O dia foi terminado no Hotel de Sal que, como o próprio nome diz, é um espaço inteiramente feito de sal, excepção feita aos colchões e cobertores. Estávamos às portas do Salar de Uyuni. Ao contrário da primeira noite de estadia, neste Hotel havia água quente. Mas, tal como é hábito na generalidade dos locais mais inóspitos, também aqui a água e electricidade só estão disponíveis em certos períodos do dias, sempre por tempo limitado. Assim, não restou outra alternativa se não termos que racionalizar os recursos, para que ninguém ficasse sem se lavar.

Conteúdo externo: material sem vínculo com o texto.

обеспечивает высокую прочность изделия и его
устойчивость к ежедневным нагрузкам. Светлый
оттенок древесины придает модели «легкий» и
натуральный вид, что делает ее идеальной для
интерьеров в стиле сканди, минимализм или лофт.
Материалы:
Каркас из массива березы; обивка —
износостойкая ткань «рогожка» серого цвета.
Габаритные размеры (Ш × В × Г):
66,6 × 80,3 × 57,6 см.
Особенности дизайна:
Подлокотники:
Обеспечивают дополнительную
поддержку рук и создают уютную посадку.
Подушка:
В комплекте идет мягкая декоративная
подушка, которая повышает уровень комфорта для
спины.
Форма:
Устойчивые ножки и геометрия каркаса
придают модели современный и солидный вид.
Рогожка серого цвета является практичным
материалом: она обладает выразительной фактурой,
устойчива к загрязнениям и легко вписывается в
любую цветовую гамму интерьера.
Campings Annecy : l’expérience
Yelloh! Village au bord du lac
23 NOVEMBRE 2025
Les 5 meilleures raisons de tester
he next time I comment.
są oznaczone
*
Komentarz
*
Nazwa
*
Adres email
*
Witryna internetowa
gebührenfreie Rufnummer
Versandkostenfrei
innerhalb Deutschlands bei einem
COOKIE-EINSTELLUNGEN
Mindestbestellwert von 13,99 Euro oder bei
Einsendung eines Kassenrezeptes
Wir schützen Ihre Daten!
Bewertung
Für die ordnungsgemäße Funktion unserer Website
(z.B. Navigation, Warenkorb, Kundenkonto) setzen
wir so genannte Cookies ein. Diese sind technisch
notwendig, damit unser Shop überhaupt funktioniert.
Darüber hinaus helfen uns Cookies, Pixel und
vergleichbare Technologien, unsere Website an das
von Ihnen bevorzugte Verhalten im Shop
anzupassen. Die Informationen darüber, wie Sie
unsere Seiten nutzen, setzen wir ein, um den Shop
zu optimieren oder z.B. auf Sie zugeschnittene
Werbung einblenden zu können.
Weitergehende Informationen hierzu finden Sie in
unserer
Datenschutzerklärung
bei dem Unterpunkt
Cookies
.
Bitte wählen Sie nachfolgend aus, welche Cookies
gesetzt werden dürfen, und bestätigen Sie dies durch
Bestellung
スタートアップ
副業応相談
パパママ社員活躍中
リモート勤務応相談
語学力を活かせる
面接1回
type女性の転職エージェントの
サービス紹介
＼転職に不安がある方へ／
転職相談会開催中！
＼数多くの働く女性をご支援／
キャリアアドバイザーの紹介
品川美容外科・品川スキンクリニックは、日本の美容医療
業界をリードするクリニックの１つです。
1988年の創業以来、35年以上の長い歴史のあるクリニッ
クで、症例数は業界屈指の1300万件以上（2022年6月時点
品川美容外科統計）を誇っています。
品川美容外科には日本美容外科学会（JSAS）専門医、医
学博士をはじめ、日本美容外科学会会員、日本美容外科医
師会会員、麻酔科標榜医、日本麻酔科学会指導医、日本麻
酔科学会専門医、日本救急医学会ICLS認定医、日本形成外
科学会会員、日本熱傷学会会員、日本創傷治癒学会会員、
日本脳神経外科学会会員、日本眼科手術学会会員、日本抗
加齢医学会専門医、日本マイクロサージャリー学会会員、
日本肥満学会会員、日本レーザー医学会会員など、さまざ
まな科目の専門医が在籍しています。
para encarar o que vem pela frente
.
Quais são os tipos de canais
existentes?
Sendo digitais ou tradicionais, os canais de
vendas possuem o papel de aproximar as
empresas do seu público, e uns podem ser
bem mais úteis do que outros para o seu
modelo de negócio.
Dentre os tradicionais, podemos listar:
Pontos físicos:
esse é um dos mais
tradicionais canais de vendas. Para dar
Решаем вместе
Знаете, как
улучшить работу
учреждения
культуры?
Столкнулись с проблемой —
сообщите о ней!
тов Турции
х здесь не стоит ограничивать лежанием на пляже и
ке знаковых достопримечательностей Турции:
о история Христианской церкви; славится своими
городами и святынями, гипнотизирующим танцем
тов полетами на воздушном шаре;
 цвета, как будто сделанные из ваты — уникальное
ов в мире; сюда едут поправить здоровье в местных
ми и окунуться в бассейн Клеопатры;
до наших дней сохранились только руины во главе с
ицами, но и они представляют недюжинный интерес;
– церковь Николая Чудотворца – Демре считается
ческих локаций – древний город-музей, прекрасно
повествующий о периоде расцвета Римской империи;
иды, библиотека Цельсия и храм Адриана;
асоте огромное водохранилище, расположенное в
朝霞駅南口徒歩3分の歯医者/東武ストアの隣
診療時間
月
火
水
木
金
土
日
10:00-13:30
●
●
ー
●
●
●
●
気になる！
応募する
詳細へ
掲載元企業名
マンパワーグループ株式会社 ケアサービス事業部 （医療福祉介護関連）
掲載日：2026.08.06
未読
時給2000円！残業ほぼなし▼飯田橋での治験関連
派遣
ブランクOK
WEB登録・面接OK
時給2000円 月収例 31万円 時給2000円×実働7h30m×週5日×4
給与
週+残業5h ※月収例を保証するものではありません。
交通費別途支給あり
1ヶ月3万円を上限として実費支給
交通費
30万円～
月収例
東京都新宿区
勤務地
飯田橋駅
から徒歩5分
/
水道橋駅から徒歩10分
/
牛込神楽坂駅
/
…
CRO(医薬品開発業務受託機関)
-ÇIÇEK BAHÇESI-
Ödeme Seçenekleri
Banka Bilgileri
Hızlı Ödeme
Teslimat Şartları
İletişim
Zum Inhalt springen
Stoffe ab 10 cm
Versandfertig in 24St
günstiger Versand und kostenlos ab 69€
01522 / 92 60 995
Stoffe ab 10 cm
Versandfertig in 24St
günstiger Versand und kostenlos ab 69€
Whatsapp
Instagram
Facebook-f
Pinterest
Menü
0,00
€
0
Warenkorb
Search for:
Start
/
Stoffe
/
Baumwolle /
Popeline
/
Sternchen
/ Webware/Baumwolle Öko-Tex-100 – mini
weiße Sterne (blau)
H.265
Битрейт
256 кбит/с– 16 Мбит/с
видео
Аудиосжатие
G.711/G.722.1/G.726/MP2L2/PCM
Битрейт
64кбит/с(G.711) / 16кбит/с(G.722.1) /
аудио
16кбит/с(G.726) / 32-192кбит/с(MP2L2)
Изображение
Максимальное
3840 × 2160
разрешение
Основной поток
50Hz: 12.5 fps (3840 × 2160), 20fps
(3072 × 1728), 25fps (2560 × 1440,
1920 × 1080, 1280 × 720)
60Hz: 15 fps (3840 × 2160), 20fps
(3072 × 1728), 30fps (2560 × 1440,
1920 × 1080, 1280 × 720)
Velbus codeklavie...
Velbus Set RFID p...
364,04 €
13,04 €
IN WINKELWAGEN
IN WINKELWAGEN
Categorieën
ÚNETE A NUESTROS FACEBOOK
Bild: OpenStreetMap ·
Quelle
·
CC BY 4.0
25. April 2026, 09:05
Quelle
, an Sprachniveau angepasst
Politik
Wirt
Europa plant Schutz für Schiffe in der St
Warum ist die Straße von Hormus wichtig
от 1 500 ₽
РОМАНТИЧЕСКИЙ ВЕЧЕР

O amanhecer de dia 15 de Dezembro traz-nos um dia especial. É dia dos anos da Catarina. São momentos onde se desenvolvem sentimentos contraditórios pois, se por um lado, estar na Bolívia, a fazer algo que não sei se um dia se repetirá, é algo de verdadeiramente inesquecível, por outro, a presença da família também lhe faz falta. De qualquer modo, tivemos acesso ao telefone no final do dia, facto que permitiu mitigar alguma da tristeza causada pela ausência dos seus entes queridos. Voltando ao desenrolar do dia em si, começámos com um delicioso pequeno-almoço, onde aproveitei para fazer umas velas improvisadas com a cortiça da garrafa de vinho do dia anterior. Como para mais até havia um bolo, cantámos todos os parabéns.

Depois de carregarmos mais uma vez o jipe, seguimos para o tão esperado Salar de Uyuni: o maior deserto de sal do mundo. Durante os dias de viagem tivemos muita sorte porque não apanhamos chuva, embora na noite anterior tenha trovejado e chovido um pouco. Pior, o Celso disse-nos que caso tivéssemos optado por fazer o tour três dias depois, não seria possível entrar no deserto. Uma vez mais tivemos a sorte do nosso lado. O Salar de Uyuni é qualquer coisa de espectacular e de difícil descrição. É como olhar para o Oceano; não se consegue ver o horizonte. Creio que é o único sítio no mundo onde é possível observar tal efeito, excepções feitas ao mar ou lagos muito grandes. O imenso vazio, reflectido na água, aliado à presença das nuvens e, por vezes, de uma ou outra montanha, dá-nos a sensação liberdade. Apesar de termos ficado todos molhados e cheios de sal, andámos por aqui mais de 5 horas para percorrer parte do salar e tirar algumas fotografias engraçadas. Foi uma tarde única e cheia de diversão. Revelador do quanto estava a ser inesquecível, foi o facto do dia de anos da Catarina, até aquele momento, estar a ser muito bom, segundo a própria. Para almoçar, dirigimo-nos a uma pequena vila onde, além do repasto, todos aproveitaram para presentear a aniversariante. Ofereceram-lhe um cachecol e umas pedras de sal. Não estava à espera.

Aldeia no Salar de Uyuni

Havia que continuar para a fase final: o cemitério de comboios. Trata-se de um lugar sem nada de especial, onde apenas se podem encontrar velhos comboios estacionados. O tour terminou na cidade de Uyuni, lugar onde chegou a hora de dizer adeus a muitos dos que nos acompanharam ao longo dos últimos dias. Ficámos nós, o casal de holandeses e o rapaz dinamarquês. Depois de arranjarmos um local para dormir, fomos passear e beber umas cervejinhas. Ao jantar experimentamos carne de lama, que é quase como a carne de vaca, mas um pouco mais doce e talvez mais saborosa. Após a deliciosa e suculenta refeição, e como ainda era o dia de anos da Catarina, decidimos sair os cinco. Fomos até um bar, onde bebemos mais umas cervejas e jogamos um jogo de cartas. Foi um dia bem passado. Seguramente um dia diferente.

Inicialmente pensámos ficar em Uyuni por um par de dias, mas acabamos por resolver ficar apenas uma noite. Pormo-nos seguir no caminho de outras paradas. Segue-se Potosi.